Was it a mistake to take advantage of leniency when I could afford to make payments?

Many people need this break.

But many borrowers who were not financially affected by the pandemic continued to make loan payments because at a zero interest rate, all the money went directly to reduce the loan principal (after paying interest accrued before March 13, 2020). It was a smart money move.

Some people have taken the opportunity to pay some bills or concentrate on paying off high interest credit card debt. And that’s okay. But it was a mistake to take pay leave if you could afford to make payments and did not have other serious financial problems.

If you haven’t made the payments and can afford it, you now have more time to reduce your debt.

People working to forgive government service loans do not have to keep making payments. Under the PSLF program, the remainder of the borrower’s debt is forgiven after 120 corresponding monthly payments.

If you qualify for the PSLF, you will not be forced to suspend payments on your loan. It’s like making your monthly payments on time.

What should I do when payments resume?

The Department of Education said it will soon begin notifying borrowers of this final renewal and will provide borrowers with resources and information to resume payments.

Your service center should contact you before the grace period expires to confirm when you need to start making payments again. If you do not receive any messages, check with your service personnel to make sure you know the date of change.

During the pandemic, many people moved. You may have moved in with your parents or a family member, or moved to save money.

It is important that you contact your loan agent and update your address. Do not assume that since you have not been contacted, you are not responsible for the renewal of payments. You run the risk of accumulating late fees and possibly not even paying off the loan if you don’t renew your monthly payments.

You are responsible for the timely payment of the loan, even if the lender does not know how to find you.

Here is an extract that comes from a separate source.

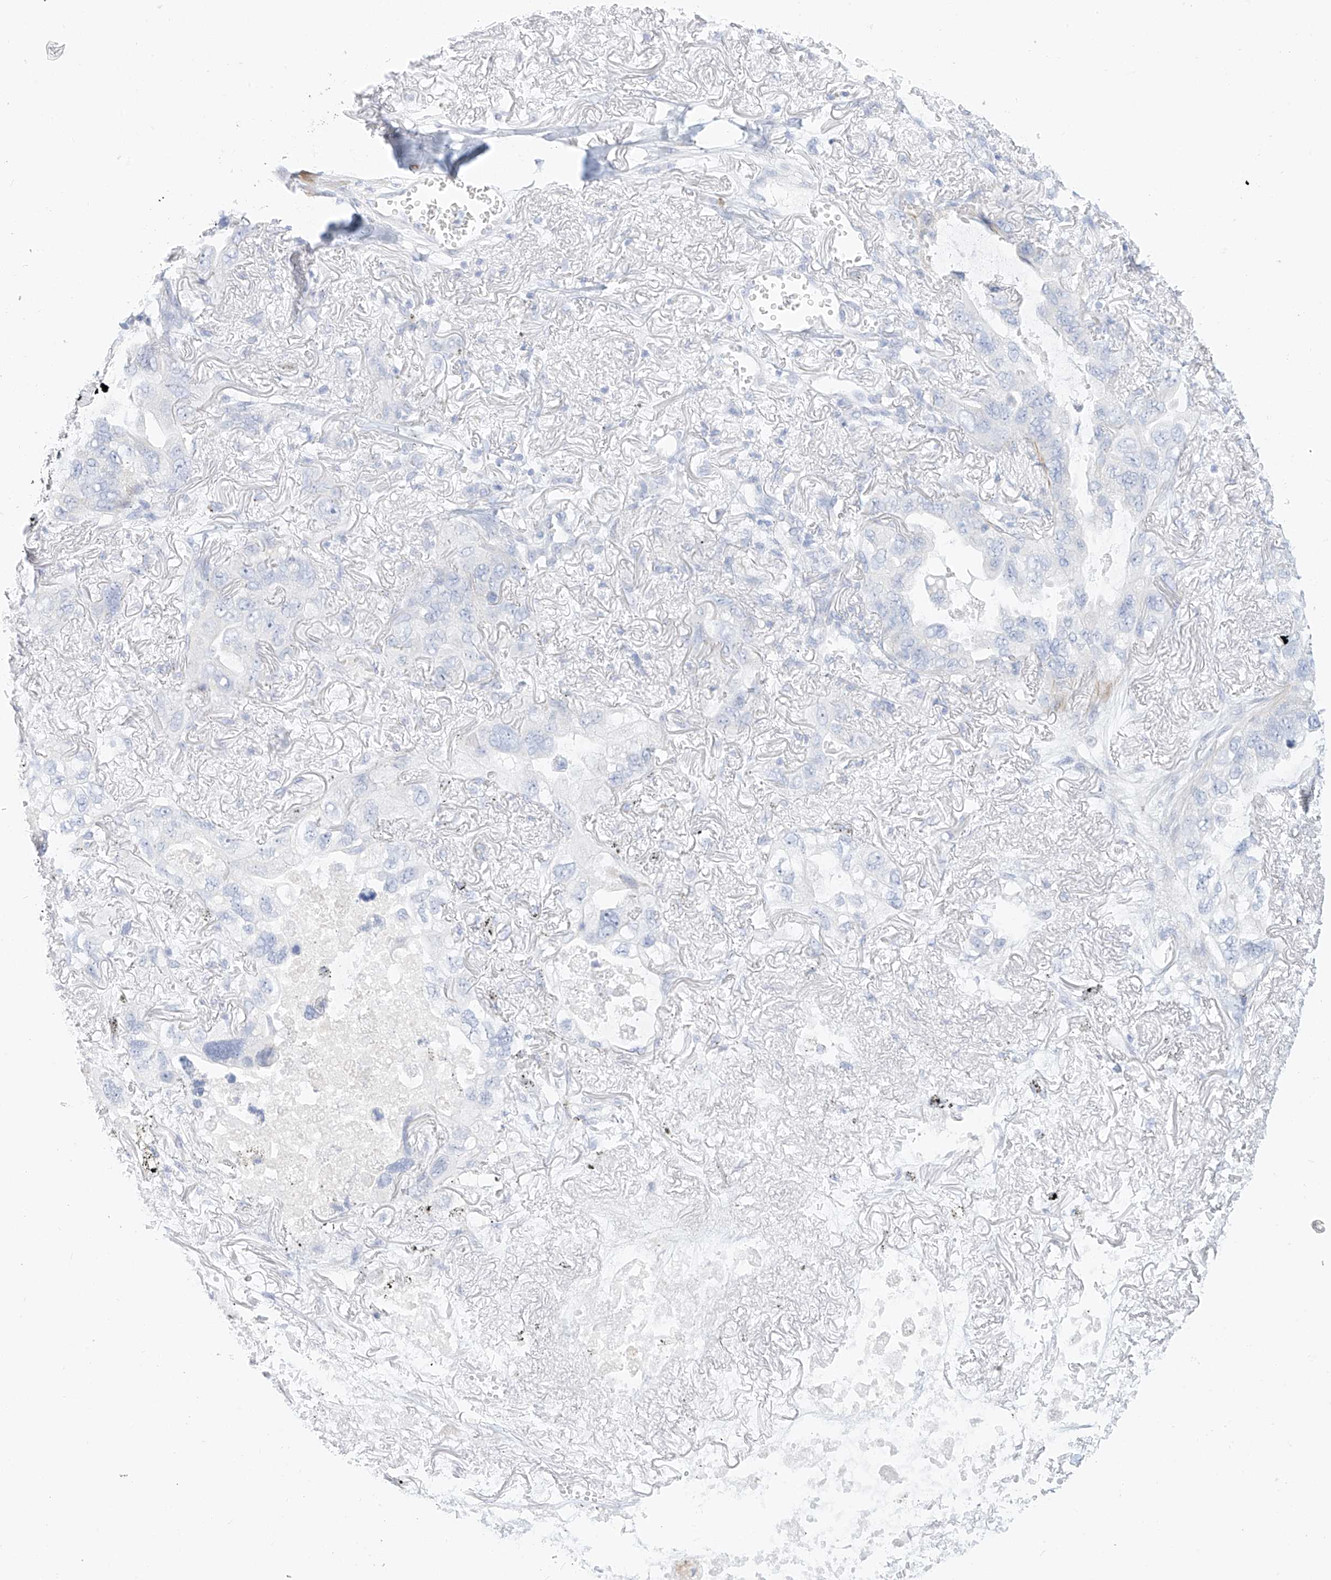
{"staining": {"intensity": "negative", "quantity": "none", "location": "none"}, "tissue": "lung cancer", "cell_type": "Tumor cells", "image_type": "cancer", "snomed": [{"axis": "morphology", "description": "Squamous cell carcinoma, NOS"}, {"axis": "topography", "description": "Lung"}], "caption": "Immunohistochemical staining of human lung cancer (squamous cell carcinoma) shows no significant expression in tumor cells.", "gene": "ST3GAL5", "patient": {"sex": "female", "age": 73}}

You should also update your contact information on your studentaid.gov profile.

Keep in mind that if you have set up automatic payments, they may resume on the first date when the abstinence period comes to an end.

What should I do if I cannot afford to pay after a pause?

If you haven’t already, ask your loan officer about subscribing to an income-driven repayment plan, or IDR. Depending on your income and family size, according to IDR, your payment may actually be zero.

You can get an estimate of your monthly payment for various IDR plans by going to studentaid.gov.

If you have already enrolled in the plan and your income or household size has changed, you can ask for a recalculation of your payment, which can reduce your monthly debt.I received an email from a company offering to help reduce my student loan debt. It is legal?

According to the Consumer Financial Protection Bureau, here are three signs of debt scams.

• You are asked to pay upfront to help you sign up for an income-driven payment plan.

• You are promised quick debt forgiveness.

• You must provide your Federal Student Aid ID or FSA ID, which is the username and password you use to log into the Department of Education’s student assistance websites. Do not share this information with anyone.

Don’t pay anyone to do something that you can do yourself. Your loan specialist can help you choose different repayment options. And if you feel you are not getting the help you need, file a complaint with the CFPB at consumerfinance.gov.